Records from a dataset
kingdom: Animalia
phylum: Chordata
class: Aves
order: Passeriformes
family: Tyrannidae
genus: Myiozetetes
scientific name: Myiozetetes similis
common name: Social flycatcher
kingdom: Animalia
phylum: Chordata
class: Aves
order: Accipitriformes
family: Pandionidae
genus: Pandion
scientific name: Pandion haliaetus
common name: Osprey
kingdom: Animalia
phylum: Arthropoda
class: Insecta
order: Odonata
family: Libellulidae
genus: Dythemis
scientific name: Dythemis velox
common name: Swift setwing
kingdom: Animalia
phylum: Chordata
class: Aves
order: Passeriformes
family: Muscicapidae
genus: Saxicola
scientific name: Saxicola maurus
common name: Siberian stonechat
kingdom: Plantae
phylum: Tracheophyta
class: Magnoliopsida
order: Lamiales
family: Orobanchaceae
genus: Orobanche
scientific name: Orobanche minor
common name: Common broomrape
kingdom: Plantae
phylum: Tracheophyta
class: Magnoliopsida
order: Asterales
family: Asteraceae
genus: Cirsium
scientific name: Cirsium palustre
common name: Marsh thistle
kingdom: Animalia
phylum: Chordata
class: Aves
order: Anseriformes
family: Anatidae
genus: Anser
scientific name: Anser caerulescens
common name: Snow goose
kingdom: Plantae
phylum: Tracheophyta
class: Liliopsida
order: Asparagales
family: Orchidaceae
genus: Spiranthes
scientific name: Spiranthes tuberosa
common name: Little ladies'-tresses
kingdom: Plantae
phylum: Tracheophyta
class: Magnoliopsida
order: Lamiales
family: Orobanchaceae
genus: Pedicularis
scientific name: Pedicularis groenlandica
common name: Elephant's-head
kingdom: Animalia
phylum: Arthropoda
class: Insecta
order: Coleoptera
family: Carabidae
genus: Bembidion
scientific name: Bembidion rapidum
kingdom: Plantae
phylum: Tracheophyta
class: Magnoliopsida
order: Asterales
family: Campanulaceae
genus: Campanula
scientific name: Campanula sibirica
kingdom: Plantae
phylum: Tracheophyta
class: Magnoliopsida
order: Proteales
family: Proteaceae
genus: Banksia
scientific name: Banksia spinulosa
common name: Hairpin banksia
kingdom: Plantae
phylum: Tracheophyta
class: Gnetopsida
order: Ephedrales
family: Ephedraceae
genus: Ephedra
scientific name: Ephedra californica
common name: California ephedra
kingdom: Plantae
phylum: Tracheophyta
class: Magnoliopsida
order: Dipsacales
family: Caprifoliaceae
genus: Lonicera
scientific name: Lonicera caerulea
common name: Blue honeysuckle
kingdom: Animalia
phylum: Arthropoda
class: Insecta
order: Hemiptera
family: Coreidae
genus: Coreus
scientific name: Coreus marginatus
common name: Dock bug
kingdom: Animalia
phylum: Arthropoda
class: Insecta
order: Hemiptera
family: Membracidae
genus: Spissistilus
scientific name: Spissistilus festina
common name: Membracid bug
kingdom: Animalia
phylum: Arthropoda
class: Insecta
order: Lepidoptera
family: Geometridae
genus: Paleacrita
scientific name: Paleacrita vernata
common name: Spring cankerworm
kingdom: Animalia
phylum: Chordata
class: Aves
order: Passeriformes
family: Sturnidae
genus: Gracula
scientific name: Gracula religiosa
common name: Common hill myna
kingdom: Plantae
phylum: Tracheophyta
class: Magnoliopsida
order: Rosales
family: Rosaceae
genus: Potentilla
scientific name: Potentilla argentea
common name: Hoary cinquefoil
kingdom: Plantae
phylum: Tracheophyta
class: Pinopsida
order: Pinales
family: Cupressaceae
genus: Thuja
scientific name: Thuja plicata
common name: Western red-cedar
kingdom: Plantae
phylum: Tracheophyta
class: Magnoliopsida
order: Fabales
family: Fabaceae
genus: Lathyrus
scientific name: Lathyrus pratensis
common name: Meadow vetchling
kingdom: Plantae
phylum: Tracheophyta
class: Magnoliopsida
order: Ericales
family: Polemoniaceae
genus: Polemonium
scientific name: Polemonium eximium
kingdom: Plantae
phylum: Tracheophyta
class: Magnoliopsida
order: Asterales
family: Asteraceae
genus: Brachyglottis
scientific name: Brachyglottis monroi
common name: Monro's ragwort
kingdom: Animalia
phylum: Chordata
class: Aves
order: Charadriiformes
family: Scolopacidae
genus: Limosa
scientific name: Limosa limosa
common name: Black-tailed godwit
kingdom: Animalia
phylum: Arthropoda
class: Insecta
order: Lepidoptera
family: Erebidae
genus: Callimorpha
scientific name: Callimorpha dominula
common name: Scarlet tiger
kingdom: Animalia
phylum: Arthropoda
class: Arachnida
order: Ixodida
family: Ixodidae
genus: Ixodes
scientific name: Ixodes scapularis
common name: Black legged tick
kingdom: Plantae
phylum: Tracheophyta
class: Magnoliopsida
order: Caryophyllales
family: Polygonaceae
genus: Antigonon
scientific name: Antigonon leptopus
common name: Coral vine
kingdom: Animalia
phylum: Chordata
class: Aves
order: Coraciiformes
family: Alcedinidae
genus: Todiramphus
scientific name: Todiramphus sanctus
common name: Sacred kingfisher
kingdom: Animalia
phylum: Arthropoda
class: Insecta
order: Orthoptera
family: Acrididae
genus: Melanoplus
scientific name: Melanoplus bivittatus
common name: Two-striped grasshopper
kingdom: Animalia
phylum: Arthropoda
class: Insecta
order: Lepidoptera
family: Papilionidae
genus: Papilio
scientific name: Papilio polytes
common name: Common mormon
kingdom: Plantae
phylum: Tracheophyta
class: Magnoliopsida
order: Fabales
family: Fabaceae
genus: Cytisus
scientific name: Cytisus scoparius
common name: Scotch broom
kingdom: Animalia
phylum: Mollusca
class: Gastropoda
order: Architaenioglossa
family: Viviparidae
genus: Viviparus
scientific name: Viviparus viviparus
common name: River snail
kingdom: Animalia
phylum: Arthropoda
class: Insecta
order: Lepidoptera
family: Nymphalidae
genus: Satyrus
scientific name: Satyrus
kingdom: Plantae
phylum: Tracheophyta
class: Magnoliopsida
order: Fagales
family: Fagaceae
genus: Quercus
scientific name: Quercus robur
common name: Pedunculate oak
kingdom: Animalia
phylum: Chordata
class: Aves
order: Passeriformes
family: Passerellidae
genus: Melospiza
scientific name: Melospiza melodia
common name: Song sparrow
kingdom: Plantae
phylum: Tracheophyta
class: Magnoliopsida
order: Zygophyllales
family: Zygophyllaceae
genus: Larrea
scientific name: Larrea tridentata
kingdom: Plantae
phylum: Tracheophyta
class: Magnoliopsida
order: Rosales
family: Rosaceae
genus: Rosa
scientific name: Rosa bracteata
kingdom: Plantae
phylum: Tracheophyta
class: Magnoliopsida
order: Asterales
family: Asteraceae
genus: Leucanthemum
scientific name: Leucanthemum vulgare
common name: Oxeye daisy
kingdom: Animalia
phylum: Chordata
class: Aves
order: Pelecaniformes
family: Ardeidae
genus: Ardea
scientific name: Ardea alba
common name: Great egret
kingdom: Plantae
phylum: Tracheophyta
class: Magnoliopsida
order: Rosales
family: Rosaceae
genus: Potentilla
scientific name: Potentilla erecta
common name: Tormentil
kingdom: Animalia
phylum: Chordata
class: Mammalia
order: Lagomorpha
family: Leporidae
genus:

● **Goal of the exercise**:
Reproduce all of the lines of the material above, substituting "division" for every occurrence of "phylum" and leaving everything else unchanged.

● **Answer to this task**:
kingdom: Animalia
division: Chordata
class: Aves
order: Passeriformes
family: Tyrannidae
genus: Myiozetetes
scientific name: Myiozetetes similis
common name: Social flycatcher
kingdom: Animalia
division: Chordata
class: Aves
order: Accipitriformes
family: Pandionidae
genus: Pandion
scientific name: Pandion haliaetus
common name: Osprey
kingdom: Animalia
division: Arthropoda
class: Insecta
order: Odonata
family: Libellulidae
genus: Dythemis
scientific name: Dythemis velox
common name: Swift setwing
kingdom: Animalia
division: Chordata
class: Aves
order: Passeriformes
family: Muscicapidae
genus: Saxicola
scientific name: Saxicola maurus
common name: Siberian stonechat
kingdom: Plantae
division: Tracheophyta
class: Magnoliopsida
order: Lamiales
family: Orobanchaceae
genus: Orobanche
scientific name: Orobanche minor
common name: Common broomrape
kingdom: Plantae
division: Tracheophyta
class: Magnoliopsida
order: Asterales
family: Asteraceae
genus: Cirsium
scientific name: Cirsium palustre
common name: Marsh thistle
kingdom: Animalia
division: Chordata
class: Aves
order: Anseriformes
family: Anatidae
genus: Anser
scientific name: Anser caerulescens
common name: Snow goose
kingdom: Plantae
division: Tracheophyta
class: Liliopsida
order: Asparagales
family: Orchidaceae
genus: Spiranthes
scientific name: Spiranthes tuberosa
common name: Little ladies'-tresses
kingdom: Plantae
division: Tracheophyta
class: Magnoliopsida
order: Lamiales
family: Orobanchaceae
genus: Pedicularis
scientific name: Pedicularis groenlandica
common name: Elephant's-head
kingdom: Animalia
division: Arthropoda
class: Insecta
order: Coleoptera
family: Carabidae
genus: Bembidion
scientific name: Bembidion rapidum
kingdom: Plantae
division: Tracheophyta
class: Magnoliopsida
order: Asterales
family: Campanulaceae
genus: Campanula
scientific name: Campanula sibirica
kingdom: Plantae
division: Tracheophyta
class: Magnoliopsida
order: Proteales
family: Proteaceae
genus: Banksia
scientific name: Banksia spinulosa
common name: Hairpin banksia
kingdom: Plantae
division: Tracheophyta
class: Gnetopsida
order: Ephedrales
family: Ephedraceae
genus: Ephedra
scientific name: Ephedra californica
common name: California ephedra
kingdom: Plantae
division: Tracheophyta
class: Magnoliopsida
order: Dipsacales
family: Caprifoliaceae
genus: Lonicera
scientific name: Lonicera caerulea
common name: Blue honeysuckle
kingdom: Animalia
division: Arthropoda
class: Insecta
order: Hemiptera
family: Coreidae
genus: Coreus
scientific name: Coreus marginatus
common name: Dock bug
kingdom: Animalia
division: Arthropoda
class: Insecta
order: Hemiptera
family: Membracidae
genus: Spissistilus
scientific name: Spissistilus festina
common name: Membracid bug
kingdom: Animalia
division: Arthropoda
class: Insecta
order: Lepidoptera
family: Geometridae
genus: Paleacrita
scientific name: Paleacrita vernata
common name: Spring cankerworm
kingdom: Animalia
division: Chordata
class: Aves
order: Passeriformes
family: Sturnidae
genus: Gracula
scientific name: Gracula religiosa
common name: Common hill myna
kingdom: Plantae
division: Tracheophyta
class: Magnoliopsida
order: Rosales
family: Rosaceae
genus: Potentilla
scientific name: Potentilla argentea
common name: Hoary cinquefoil
kingdom: Plantae
division: Tracheophyta
class: Pinopsida
order: Pinales
family: Cupressaceae
genus: Thuja
scientific name: Thuja plicata
common name: Western red-cedar
kingdom: Plantae
division: Tracheophyta
class: Magnoliopsida
order: Fabales
family: Fabaceae
genus: Lathyrus
scientific name: Lathyrus pratensis
common name: Meadow vetchling
kingdom: Plantae
division: Tracheophyta
class: Magnoliopsida
order: Ericales
family: Polemoniaceae
genus: Polemonium
scientific name: Polemonium eximium
kingdom: Plantae
division: Tracheophyta
class: Magnoliopsida
order: Asterales
family: Asteraceae
genus: Brachyglottis
scientific name: Brachyglottis monroi
common name: Monro's ragwort
kingdom: Animalia
division: Chordata
class: Aves
order: Charadriiformes
family: Scolopacidae
genus: Limosa
scientific name: Limosa limosa
common name: Black-tailed godwit
kingdom: Animalia
division: Arthropoda
class: Insecta
order: Lepidoptera
family: Erebidae
genus: Callimorpha
scientific name: Callimorpha dominula
common name: Scarlet tiger
kingdom: Animalia
division: Arthropoda
class: Arachnida
order: Ixodida
family: Ixodidae
genus: Ixodes
scientific name: Ixodes scapularis
common name: Black legged tick
kingdom: Plantae
division: Tracheophyta
class: Magnoliopsida
order: Caryophyllales
family: Polygonaceae
genus: Antigonon
scientific name: Antigonon leptopus
common name: Coral vine
kingdom: Animalia
division: Chordata
class: Aves
order: Coraciiformes
family: Alcedinidae
genus: Todiramphus
scientific name: Todiramphus sanctus
common name: Sacred kingfisher
kingdom: Animalia
division: Arthropoda
class: Insecta
order: Orthoptera
family: Acrididae
genus: Melanoplus
scientific name: Melanoplus bivittatus
common name: Two-striped grasshopper
kingdom: Animalia
division: Arthropoda
class: Insecta
order: Lepidoptera
family: Papilionidae
genus: Papilio
scientific name: Papilio polytes
common name: Common mormon
kingdom: Plantae
division: Tracheophyta
class: Magnoliopsida
order: Fabales
family: Fabaceae
genus: Cytisus
scientific name: Cytisus scoparius
common name: Scotch broom
kingdom: Animalia
division: Mollusca
class: Gastropoda
order: Architaenioglossa
family: Viviparidae
genus: Viviparus
scientific name: Viviparus viviparus
common name: River snail
kingdom: Animalia
division: Arthropoda
class: Insecta
order: Lepidoptera
family: Nymphalidae
genus: Satyrus
scientific name: Satyrus
kingdom: Plantae
division: Tracheophyta
class: Magnoliopsida
order: Fagales
family: Fagaceae
genus: Quercus
scientific name: Quercus robur
common name: Pedunculate oak
kingdom: Animalia
division: Chordata
class: Aves
order: Passeriformes
family: Passerellidae
genus: Melospiza
scientific name: Melospiza melodia
common name: Song sparrow
kingdom: Plantae
division: Tracheophyta
class: Magnoliopsida
order: Zygophyllales
family: Zygophyllaceae
genus: Larrea
scientific name: Larrea tridentata
kingdom: Plantae
division: Tracheophyta
class: Magnoliopsida
order: Rosales
family: Rosaceae
genus: Rosa
scientific name: Rosa bracteata
kingdom: Plantae
division: Tracheophyta
class: Magnoliopsida
order: Asterales
family: Asteraceae
genus: Leucanthemum
scientific name: Leucanthemum vulgare
common name: Oxeye daisy
kingdom: Animalia
division: Chordata
class: Aves
order: Pelecaniformes
family: Ardeidae
genus: Ardea
scientific name: Ardea alba
common name: Great egret
kingdom: Plantae
division: Tracheophyta
class: Magnoliopsida
order: Rosales
family: Rosaceae
genus: Potentilla
scientific name: Potentilla erecta
common name: Tormentil
kingdom: Animalia
division: Chordata
class: Mammalia
order: Lagomorpha
family: Leporidae
genus:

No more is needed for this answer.